▶ BRIEF: Turn every line of the listing below into a JSON list of strings, one string per line, skipping blank lines. Leave the pictures out of your answer.

Pictures paired with source code

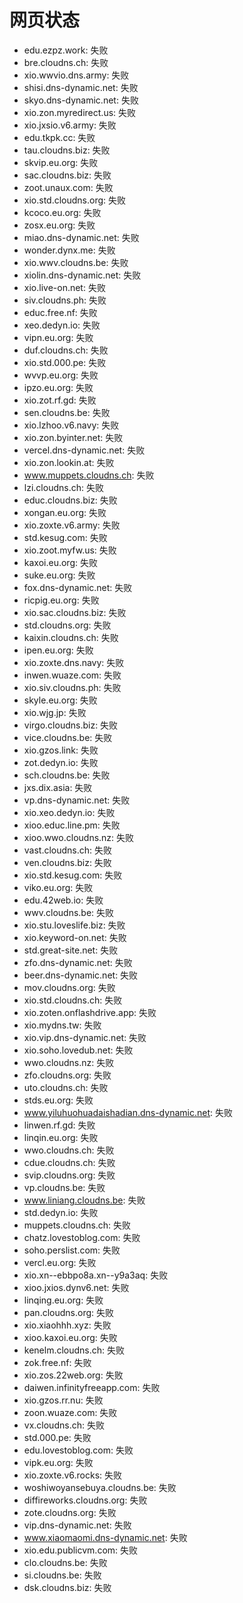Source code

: # 网页状态
- edu.ezpz.work: 失败
- bre.cloudns.ch: 失败
- xio.wwvio.dns.army: 失败
- shisi.dns-dynamic.net: 失败
- skyo.dns-dynamic.net: 失败
- xio.zon.myredirect.us: 失败
- xio.jxsio.v6.army: 失败
- edu.tkpk.cc: 失败
- tau.cloudns.biz: 失败
- skvip.eu.org: 失败
- sac.cloudns.biz: 失败
- zoot.unaux.com: 失败
- xio.std.cloudns.org: 失败
- kcoco.eu.org: 失败
- zosx.eu.org: 失败
- miao.dns-dynamic.net: 失败
- wonder.dynx.me: 失败
- xio.wwv.cloudns.be: 失败
- xiolin.dns-dynamic.net: 失败
- xio.live-on.net: 失败
- siv.cloudns.ph: 失败
- educ.free.nf: 失败
- xeo.dedyn.io: 失败
- vipn.eu.org: 失败
- duf.cloudns.ch: 失败
- xio.std.000.pe: 失败
- wvvp.eu.org: 失败
- ipzo.eu.org: 失败
- xio.zot.rf.gd: 失败
- sen.cloudns.be: 失败
- xio.lzhoo.v6.navy: 失败
- xio.zon.byinter.net: 失败
- vercel.dns-dynamic.net: 失败
- xio.zon.lookin.at: 失败
- www.muppets.cloudns.ch: 失败
- lzi.cloudns.ch: 失败
- educ.cloudns.biz: 失败
- xongan.eu.org: 失败
- xio.zoxte.v6.army: 失败
- std.kesug.com: 失败
- xio.zoot.myfw.us: 失败
- kaxoi.eu.org: 失败
- suke.eu.org: 失败
- fox.dns-dynamic.net: 失败
- ricpig.eu.org: 失败
- xio.sac.cloudns.biz: 失败
- std.cloudns.org: 失败
- kaixin.cloudns.ch: 失败
- ipen.eu.org: 失败
- xio.zoxte.dns.navy: 失败
- inwen.wuaze.com: 失败
- xio.siv.cloudns.ph: 失败
- skyle.eu.org: 失败
- xio.wjg.jp: 失败
- virgo.cloudns.biz: 失败
- vice.cloudns.be: 失败
- xio.gzos.link: 失败
- zot.dedyn.io: 失败
- sch.cloudns.be: 失败
- jxs.dix.asia: 失败
- vp.dns-dynamic.net: 失败
- xio.xeo.dedyn.io: 失败
- xioo.educ.line.pm: 失败
- xioo.wwo.cloudns.nz: 失败
- vast.cloudns.ch: 失败
- ven.cloudns.biz: 失败
- xio.std.kesug.com: 失败
- viko.eu.org: 失败
- edu.42web.io: 失败
- wwv.cloudns.be: 失败
- xio.stu.loveslife.biz: 失败
- xio.keyword-on.net: 失败
- std.great-site.net: 失败
- zfo.dns-dynamic.net: 失败
- beer.dns-dynamic.net: 失败
- mov.cloudns.org: 失败
- xio.std.cloudns.ch: 失败
- xio.zoten.onflashdrive.app: 失败
- xio.mydns.tw: 失败
- xio.vip.dns-dynamic.net: 失败
- xio.soho.lovedub.net: 失败
- wwo.cloudns.nz: 失败
- zfo.cloudns.org: 失败
- uto.cloudns.ch: 失败
- stds.eu.org: 失败
- www.yiluhuohuadaishadian.dns-dynamic.net: 失败
- linwen.rf.gd: 失败
- linqin.eu.org: 失败
- wwo.cloudns.ch: 失败
- cdue.cloudns.ch: 失败
- svip.cloudns.org: 失败
- vp.cloudns.be: 失败
- www.liniang.cloudns.be: 失败
- std.dedyn.io: 失败
- muppets.cloudns.ch: 失败
- chatz.lovestoblog.com: 失败
- soho.perslist.com: 失败
- vercl.eu.org: 失败
- xio.xn--ebbpo8a.xn--y9a3aq: 失败
- xioo.jxios.dynv6.net: 失败
- linqing.eu.org: 失败
- pan.cloudns.org: 失败
- xio.xiaohhh.xyz: 失败
- xioo.kaxoi.eu.org: 失败
- kenelm.cloudns.ch: 失败
- zok.free.nf: 失败
- xio.zos.22web.org: 失败
- daiwen.infinityfreeapp.com: 失败
- xio.gzos.rr.nu: 失败
- zoon.wuaze.com: 失败
- vx.cloudns.ch: 失败
- std.000.pe: 失败
- edu.lovestoblog.com: 失败
- vipk.eu.org: 失败
- xio.zoxte.v6.rocks: 失败
- woshiwoyansebuya.cloudns.be: 失败
- diffireworks.cloudns.org: 失败
- zote.cloudns.org: 失败
- vip.dns-dynamic.net: 失败
- www.xiaomaomi.dns-dynamic.net: 失败
- xio.edu.publicvm.com: 失败
- clo.cloudns.be: 失败
- si.cloudns.be: 失败
- dsk.cloudns.biz: 失败
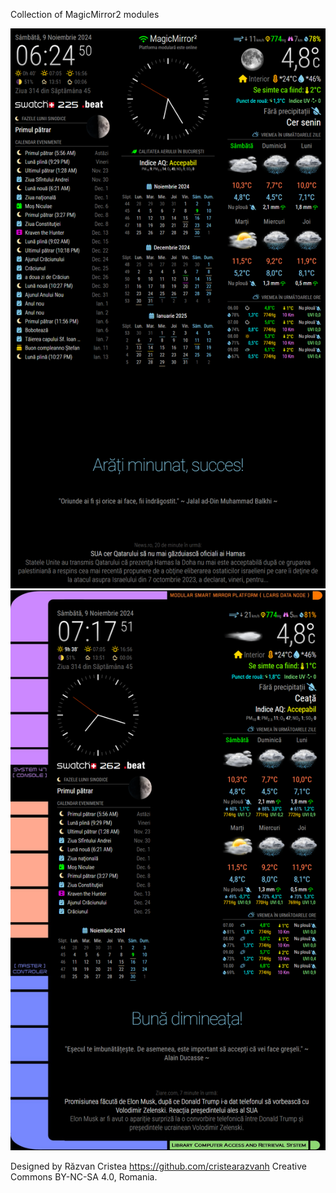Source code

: Collection of MagicMirror2 modules

<img src=https://github.com/razvanh255/MM-modules/blob/main/classic.png>
<img src=https://github.com/razvanh255/MM-modules/blob/main/startrek.png>


Designed by Răzvan Cristea https://github.com/cristearazvanh Creative Commons BY-NC-SA 4.0, Romania.
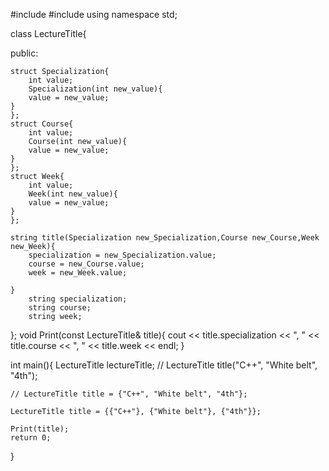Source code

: #include <iostream>
#include <string>
using namespace std;

class LectureTitle{

public:

    struct Specialization{
        int value;
        Specialization(int new_value){
        value = new_value;
    }
    };
    struct Course{
        int value;
        Course(int new_value){
        value = new_value;
    }
    };
    struct Week{
        int value;
        Week(int new_value){
        value = new_value;
    }
    };

    string title(Specialization new_Specialization,Course new_Course,Week new_Week){
        specialization = new_Specialization.value;
        course = new_Course.value;
        week = new_Week.value;

    }
        string specialization;
        string course;
        string week;
    
};
    void Print(const LectureTitle& title){
        cout << title.specialization << ", " << title.course << ", " << title.week << endl;
    }

int main(){
    LectureTitle lectureTitle;
    // LectureTitle title("C++", "White belt", "4th");

    // LectureTitle title = {"C++", "White belt", "4th"};

    LectureTitle title = {{"C++"}, {"White belt"}, {"4th"}};

    Print(title);
    return 0;
}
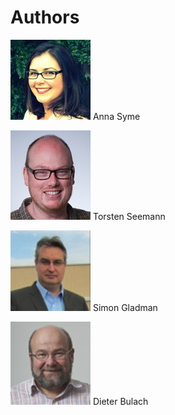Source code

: # Authors

![Anna](anna.jpg) Anna Syme

![Torsten](torsten.jpg) Torsten Seemann

![Simon](simon.jpg) Simon Gladman

![Dieter](dieter.jpg) Dieter Bulach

▶ RESULT OF THIS TASK:
[
  "Source code",
  ": # 网页状态",
  "- edu.ezpz.work: 失败",
  "- bre.cloudns.ch: 失败",
  "- xio.wwvio.dns.army: 失败",
  "- shisi.dns-dynamic.net: 失败",
  "- skyo.dns-dynamic.net: 失败",
  "- xio.zon.myredirect.us: 失败",
  "- xio.jxsio.v6.army: 失败",
  "- edu.tkpk.cc: 失败",
  "- tau.cloudns.biz: 失败",
  "- skvip.eu.org: 失败",
  "- sac.cloudns.biz: 失败",
  "- zoot.unaux.com: 失败",
  "- xio.std.cloudns.org: 失败",
  "- kcoco.eu.org: 失败",
  "- zosx.eu.org: 失败",
  "- miao.dns-dynamic.net: 失败",
  "- wonder.dynx.me: 失败",
  "- xio.wwv.cloudns.be: 失败",
  "- xiolin.dns-dynamic.net: 失败",
  "- xio.live-on.net: 失败",
  "- siv.cloudns.ph: 失败",
  "- educ.free.nf: 失败",
  "- xeo.dedyn.io: 失败",
  "- vipn.eu.org: 失败",
  "- duf.cloudns.ch: 失败",
  "- xio.std.000.pe: 失败",
  "- wvvp.eu.org: 失败",
  "- ipzo.eu.org: 失败",
  "- xio.zot.rf.gd: 失败",
  "- sen.cloudns.be: 失败",
  "- xio.lzhoo.v6.navy: 失败",
  "- xio.zon.byinter.net: 失败",
  "- vercel.dns-dynamic.net: 失败",
  "- xio.zon.lookin.at: 失败",
  "- www.muppets.cloudns.ch: 失败",
  "- lzi.cloudns.ch: 失败",
  "- educ.cloudns.biz: 失败",
  "- xongan.eu.org: 失败",
  "- xio.zoxte.v6.army: 失败",
  "- std.kesug.com: 失败",
  "- xio.zoot.myfw.us: 失败",
  "- kaxoi.eu.org: 失败",
  "- suke.eu.org: 失败",
  "- fox.dns-dynamic.net: 失败",
  "- ricpig.eu.org: 失败",
  "- xio.sac.cloudns.biz: 失败",
  "- std.cloudns.org: 失败",
  "- kaixin.cloudns.ch: 失败",
  "- ipen.eu.org: 失败",
  "- xio.zoxte.dns.navy: 失败",
  "- inwen.wuaze.com: 失败",
  "- xio.siv.cloudns.ph: 失败",
  "- skyle.eu.org: 失败",
  "- xio.wjg.jp: 失败",
  "- virgo.cloudns.biz: 失败",
  "- vice.cloudns.be: 失败",
  "- xio.gzos.link: 失败",
  "- zot.dedyn.io: 失败",
  "- sch.cloudns.be: 失败",
  "- jxs.dix.asia: 失败",
  "- vp.dns-dynamic.net: 失败",
  "- xio.xeo.dedyn.io: 失败",
  "- xioo.educ.line.pm: 失败",
  "- xioo.wwo.cloudns.nz: 失败",
  "- vast.cloudns.ch: 失败",
  "- ven.cloudns.biz: 失败",
  "- xio.std.kesug.com: 失败",
  "- viko.eu.org: 失败",
  "- edu.42web.io: 失败",
  "- wwv.cloudns.be: 失败",
  "- xio.stu.loveslife.biz: 失败",
  "- xio.keyword-on.net: 失败",
  "- std.great-site.net: 失败",
  "- zfo.dns-dynamic.net: 失败",
  "- beer.dns-dynamic.net: 失败",
  "- mov.cloudns.org: 失败",
  "- xio.std.cloudns.ch: 失败",
  "- xio.zoten.onflashdrive.app: 失败",
  "- xio.mydns.tw: 失败",
  "- xio.vip.dns-dynamic.net: 失败",
  "- xio.soho.lovedub.net: 失败",
  "- wwo.cloudns.nz: 失败",
  "- zfo.cloudns.org: 失败",
  "- uto.cloudns.ch: 失败",
  "- stds.eu.org: 失败",
  "- www.yiluhuohuadaishadian.dns-dynamic.net: 失败",
  "- linwen.rf.gd: 失败",
  "- linqin.eu.org: 失败",
  "- wwo.cloudns.ch: 失败",
  "- cdue.cloudns.ch: 失败",
  "- svip.cloudns.org: 失败",
  "- vp.cloudns.be: 失败",
  "- www.liniang.cloudns.be: 失败",
  "- std.dedyn.io: 失败",
  "- muppets.cloudns.ch: 失败",
  "- chatz.lovestoblog.com: 失败",
  "- soho.perslist.com: 失败",
  "- vercl.eu.org: 失败",
  "- xio.xn--ebbpo8a.xn--y9a3aq: 失败",
  "- xioo.jxios.dynv6.net: 失败",
  "- linqing.eu.org: 失败",
  "- pan.cloudns.org: 失败",
  "- xio.xiaohhh.xyz: 失败",
  "- xioo.kaxoi.eu.org: 失败",
  "- kenelm.cloudns.ch: 失败",
  "- zok.free.nf: 失败",
  "- xio.zos.22web.org: 失败",
  "- daiwen.infinityfreeapp.com: 失败",
  "- xio.gzos.rr.nu: 失败",
  "- zoon.wuaze.com: 失败",
  "- vx.cloudns.ch: 失败",
  "- std.000.pe: 失败",
  "- edu.lovestoblog.com: 失败",
  "- vipk.eu.org: 失败",
  "- xio.zoxte.v6.rocks: 失败",
  "- woshiwoyansebuya.cloudns.be: 失败",
  "- diffireworks.cloudns.org: 失败",
  "- zote.cloudns.org: 失败",
  "- vip.dns-dynamic.net: 失败",
  "- www.xiaomaomi.dns-dynamic.net: 失败",
  "- xio.edu.publicvm.com: 失败",
  "- clo.cloudns.be: 失败",
  "- si.cloudns.be: 失败",
  "- dsk.cloudns.biz: 失败",
  "Source code",
  ": Collection of MagicMirror2 modules",
  "<img src=https://github.com/razvanh255/MM-modules/blob/main/classic.png>",
  "<img src=https://github.com/razvanh255/MM-modules/blob/main/startrek.png>",
  "Designed by Răzvan Cristea https://github.com/cristearazvanh Creative Commons BY-NC-SA 4.0, Romania.",
  "Source code",
  ": #include <iostream>",
  "#include <string>",
  "using namespace std;",
  "class LectureTitle{",
  "public:",
  "    struct Specialization{",
  "        int value;",
  "        Specialization(int new_value){",
  "        value = new_value;",
  "    }",
  "    };",
  "    struct Course{",
  "        int value;",
  "        Course(int new_value){",
  "        value = new_value;",
  "    }",
  "    };",
  "    struct Week{",
  "        int value;",
  "        Week(int new_value){",
  "        value = new_value;",
  "    }",
  "    };",
  "    string title(Specialization new_Specialization,Course new_Course,Week new_Week){",
  "        specialization = new_Specialization.value;",
  "        course = new_Course.value;",
  "        week = new_Week.value;",
  "    }",
  "        string specialization;",
  "        string course;",
  "        string week;",
  "};",
  "    void Print(const LectureTitle& title){",
  "        cout << title.specialization << \", \" << title.course << \", \" << title.week << endl;",
  "    }",
  "int main(){",
  "    LectureTitle lectureTitle;",
  "    // LectureTitle title(\"C++\", \"White belt\", \"4th\");",
  "    // LectureTitle title = {\"C++\", \"White belt\", \"4th\"};",
  "    LectureTitle title = {{\"C++\"}, {\"White belt\"}, {\"4th\"}};",
  "    Print(title);",
  "    return 0;",
  "}",
  "Source code",
  ": # Authors",
  "![Anna](anna.jpg) Anna Syme",
  "![Torsten](torsten.jpg) Torsten Seemann",
  "![Simon](simon.jpg) Simon Gladman",
  "![Dieter](dieter.jpg) Dieter Bulach"
]